- [Instructions for the task]
Down to the last line, set down the material below exactly; skip the pictures.

- [Provided entries]
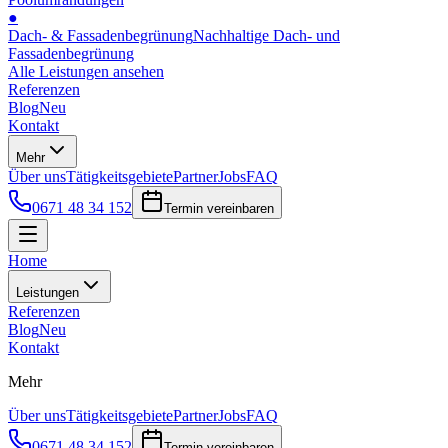
●
Dach- & Fassadenbegrünung
Nachhaltige Dach- und
Fassadenbegrünung
Alle Leistungen ansehen
Referenzen
Blog
Neu
Kontakt
Mehr
Über uns
Tätigkeitsgebiete
Partner
Jobs
FAQ
0671 48 34 152
Termin vereinbaren
Home
Leistungen
Referenzen
Blog
Neu
Kontakt
Mehr
Über uns
Tätigkeitsgebiete
Partner
Jobs
FAQ
0671 48 34 152
Termin vereinbaren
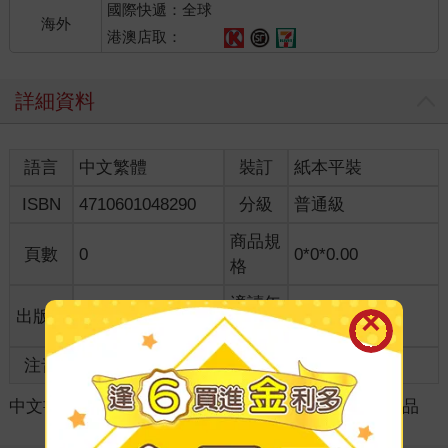
國際快遞：全球
海外
港澳店取：
詳細資料
語言
中文繁體
裝訂
紙本平裝
ISBN
4710601048290
分級
普通級
商品規
頁數
0
0*0*0.00
格
適讀年
出版地
台灣
全齡適讀
齡
注音
級別
中文書
＞
漫畫
＞
周邊/畫冊/攻略
＞
日系動漫精品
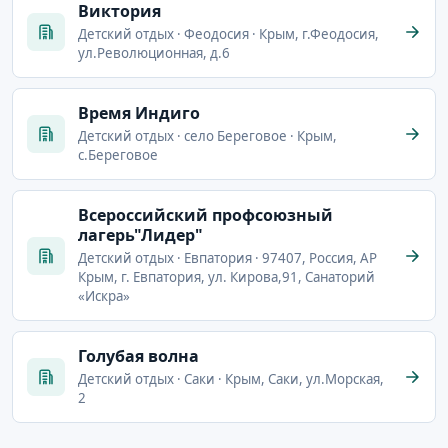
Виктория
Детский отдых · Феодосия · Крым, г.Феодосия,
ул.Революционная, д.6
Время Индиго
Детский отдых · село Береговое · Крым,
с.Береговое
Всероссийский профсоюзный
лагерь"Лидер"
Детский отдых · Евпатория · 97407, Россия, АР
Крым, г. Евпатория, ул. Кирова,91, Санаторий
«Искра»
Голубая волна
Детский отдых · Саки · Крым, Саки, ул.Морская,
2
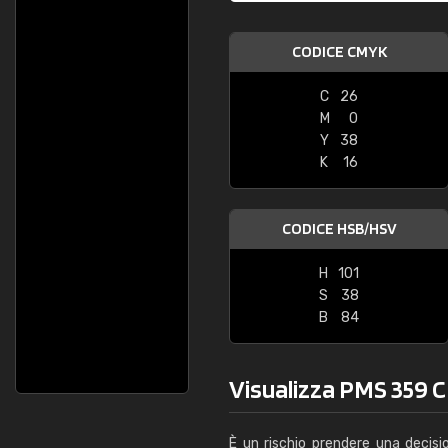
CODICE CMYK
C
26
M
0
Y
38
K
16
CODICE HSB/HSV
H
101
S
38
B
84
Visualizza PMS 359 C 
È un rischio prendere una decisi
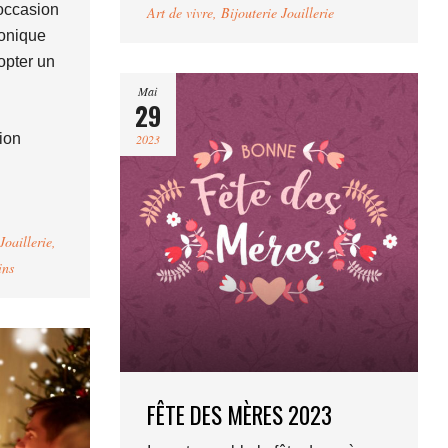
’occasion
Art de vivre
,
Bijouterie Joaillerie
iconique
opter un
Mai
29
ion
2023
Joaillerie
,
ins
FÊTE DES MÈRES 2023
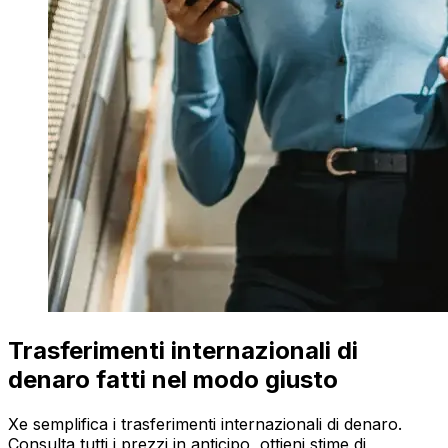
Trasferimenti internazionali di
denaro fatti nel modo giusto
Xe semplifica i trasferimenti internazionali di denaro.
Consulta tutti i prezzi in anticipo, ottieni stime di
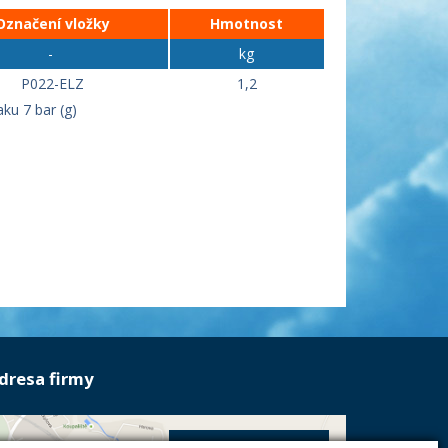
Označení vložky
Hmotnost
-
kg
P022-ELZ
1,2
aku 7 bar (g)
dresa firmy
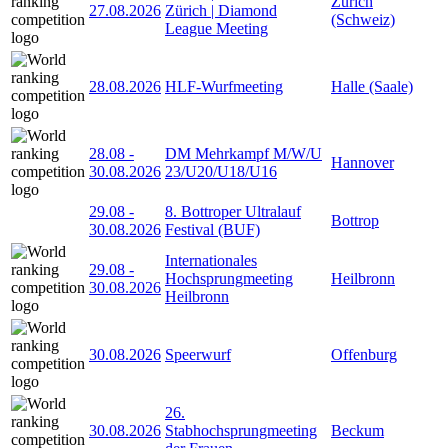
Zürich
27.08.2026
Zürich | Diamond
(Schweiz)
League Meeting
28.08.2026
HLF-Wurfmeeting
Halle (Saale)
28.08
-
DM Mehrkampf M/W/U
Hannover
30.08.2026
23/U20/U18/U16
29.08
-
8. Bottroper Ultralauf
Bottrop
30.08.2026
Festival (BUF)
Internationales
29.08
-
Hochsprungmeeting
Heilbronn
30.08.2026
Heilbronn
30.08.2026
Speerwurf
Offenburg
26.
30.08.2026
Stabhochsprungmeeting
Beckum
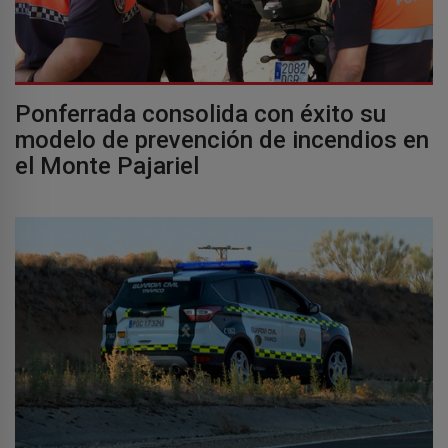
Ponferrada consolida con éxito su
modelo de prevención de incendios en
el Monte Pajariel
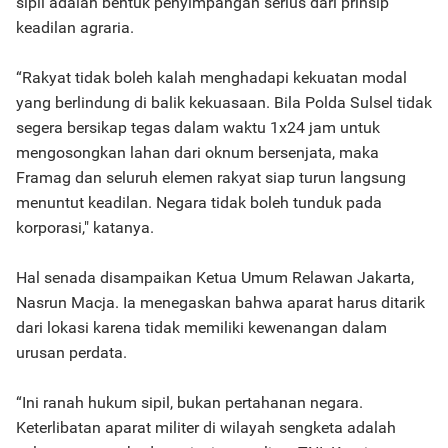
sipil adalah bentuk penyimpangan serius dari prinsip
keadilan agraria.
“Rakyat tidak boleh kalah menghadapi kekuatan modal
yang berlindung di balik kekuasaan. Bila Polda Sulsel tidak
segera bersikap tegas dalam waktu 1x24 jam untuk
mengosongkan lahan dari oknum bersenjata, maka
Framag dan seluruh elemen rakyat siap turun langsung
menuntut keadilan. Negara tidak boleh tunduk pada
korporasi," katanya.
Hal senada disampaikan Ketua Umum Relawan Jakarta,
Nasrun Macja. Ia menegaskan bahwa aparat harus ditarik
dari lokasi karena tidak memiliki kewenangan dalam
urusan perdata.
“Ini ranah hukum sipil, bukan pertahanan negara.
Keterlibatan aparat militer di wilayah sengketa adalah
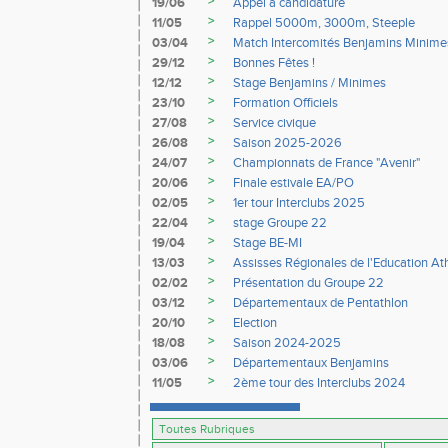
>
19/06
Appel à candidature
>
11/05
Rappel 5000m, 3000m, Steeple
>
03/04
Match Intercomités Benjamins Minime
>
29/12
Bonnes Fêtes !
>
12/12
Stage Benjamins / Minimes
>
23/10
Formation Officiels
>
27/08
Service civique
>
26/08
Saison 2025-2026
>
24/07
Championnats de France "Avenir"
>
20/06
Finale estivale EA/PO
>
02/05
1er tour Interclubs 2025
>
22/04
stage Groupe 22
>
19/04
Stage BE-MI
>
13/03
Assisses Régionales de l'Education At
>
02/02
Présentation du Groupe 22
>
03/12
Départementaux de Pentathlon
>
20/10
Election
>
18/08
Saison 2024-2025
>
03/06
Départementaux Benjamins
>
11/05
2ème tour des Interclubs 2024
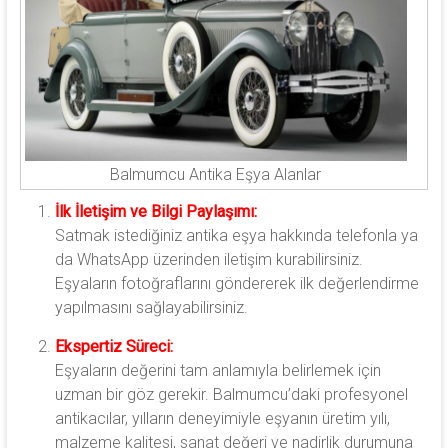
Balmumcu Antika Eşya Alanlar
İlk İletişim ve Bilgi Paylaşımı:
Satmak istediğiniz antika eşya hakkında telefonla ya
da WhatsApp üzerinden iletişim kurabilirsiniz.
Eşyaların fotoğraflarını göndererek ilk değerlendirme
yapılmasını sağlayabilirsiniz.
Ekspertiz Süreci:
Eşyaların değerini tam anlamıyla belirlemek için
uzman bir göz gerekir. Balmumcu’daki profesyonel
antikacılar, yılların deneyimiyle eşyanın üretim yılı,
malzeme kalitesi, sanat değeri ve nadirlik durumuna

- [Output for this task]
●
Dach- & Fassadenbegrünung
Nachhaltige Dach- und
Fassadenbegrünung
Alle Leistungen ansehen
Referenzen
Blog
Neu
Kontakt
Mehr
Über uns
Tätigkeitsgebiete
Partner
Jobs
FAQ
0671 48 34 152
Termin vereinbaren
Home
Leistungen
Referenzen
Blog
Neu
Kontakt
Mehr
Über uns
Tätigkeitsgebiete
Partner
Jobs
FAQ
0671 48 34 152
Termin vereinbaren
國際快遞：全球
海外
港澳店取：
詳細資料
語言
中文繁體
裝訂
紙本平裝
ISBN
4710601048290
分級
普通級
商品規
頁數
0
0*0*0.00
格
適讀年
出版地
台灣
全齡適讀
齡
注音
級別
中文書
＞
漫畫
＞
周邊/畫冊/攻略
＞
日系動漫精品
Виктория
Детский отдых · Феодосия · Крым, г.Феодосия,
ул.Революционная, д.6
Время Индиго
Детский отдых · село Береговое · Крым,
с.Береговое
Всероссийский профсоюзный
лагерь"Лидер"
Детский отдых · Евпатория · 97407, Россия, АР
Крым, г. Евпатория, ул. Кирова,91, Санаторий
«Искра»
Голубая волна
Детский отдых · Саки · Крым, Саки, ул.Морская,
2
CODICE CMYK
C
26
M
0
Y
38
K
16
CODICE HSB/HSV
H
101
S
38
B
84
Visualizza PMS 359 C 
È un rischio prendere una decisi
’occasion
Art de vivre
,
Bijouterie Joaillerie
iconique
opter un
Mai
29
ion
2023
Joaillerie
,
ins
FÊTE DES MÈRES 2023
Trasferimenti internazionali di
denaro fatti nel modo giusto
Xe semplifica i trasferimenti internazionali di denaro.
Consulta tutti i prezzi in anticipo, ottieni stime di
Označení vložky
Hmotnost
-
kg
P022-ELZ
1,2
aku 7 bar (g)
dresa firmy
Zürich
27.08.2026
Zürich | Diamond
(Schweiz)
League Meeting
28.08.2026
HLF-Wurfmeeting
Halle (Saale)
28.08
-
DM Mehrkampf M/W/U
Hannover
30.08.2026
23/U20/U18/U16
29.08
-
8. Bottroper Ultralauf
Bottrop
30.08.2026
Festival (BUF)
Internationales
29.08
-
Hochsprungmeeting
Heilbronn
30.08.2026
Heilbronn
30.08.2026
Speerwurf
Offenburg
26.
30.08.2026
Stabhochsprungmeeting
Beckum
Ponferrada consolida con éxito su
modelo de prevención de incendios en
el Monte Pajariel
sipil adalah bentuk penyimpangan serius dari prinsip
keadilan agraria.
“Rakyat tidak boleh kalah menghadapi kekuatan modal
yang berlindung di balik kekuasaan. Bila Polda Sulsel tidak
segera bersikap tegas dalam waktu 1x24 jam untuk
mengosongkan lahan dari oknum bersenjata, maka
Framag dan seluruh elemen rakyat siap turun langsung
menuntut keadilan. Negara tidak boleh tunduk pada
korporasi," katanya.
Hal senada disampaikan Ketua Umum Relawan Jakarta,
Nasrun Macja. Ia menegaskan bahwa aparat harus ditarik
dari lokasi karena tidak memiliki kewenangan dalam
urusan perdata.
“Ini ranah hukum sipil, bukan pertahanan negara.
Keterlibatan aparat militer di wilayah sengketa adalah
>
19/06
Appel à candidature
>
11/05
Rappel 5000m, 3000m, Steeple
>
03/04
Match Intercomités Benjamins Minime
>
29/12
Bonnes Fêtes !
>
12/12
Stage Benjamins / Minimes
>
23/10
Formation Officiels
>
27/08
Service civique
>
26/08
Saison 2025-2026
>
24/07
Championnats de France "Avenir"
>
20/06
Finale estivale EA/PO
>
02/05
1er tour Interclubs 2025
>
22/04
stage Groupe 22
>
19/04
Stage BE-MI
>
13/03
Assisses Régionales de l'Education At
>
02/02
Présentation du Groupe 22
>
03/12
Départementaux de Pentathlon
>
20/10
Election
>
18/08
Saison 2024-2025
>
03/06
Départementaux Benjamins
>
11/05
2ème tour des Interclubs 2024
Balmumcu Antika Eşya Alanlar
İlk İletişim ve Bilgi Paylaşımı:
Satmak istediğiniz antika eşya hakkında telefonla ya
da WhatsApp üzerinden iletişim kurabilirsiniz.
Eşyaların fotoğraflarını göndererek ilk değerlendirme
yapılmasını sağlayabilirsiniz.
Ekspertiz Süreci:
Eşyaların değerini tam anlamıyla belirlemek için
uzman bir göz gerekir. Balmumcu’daki profesyonel
antikacılar, yılların deneyimiyle eşyanın üretim yılı,
malzeme kalitesi, sanat değeri ve nadirlik durumuna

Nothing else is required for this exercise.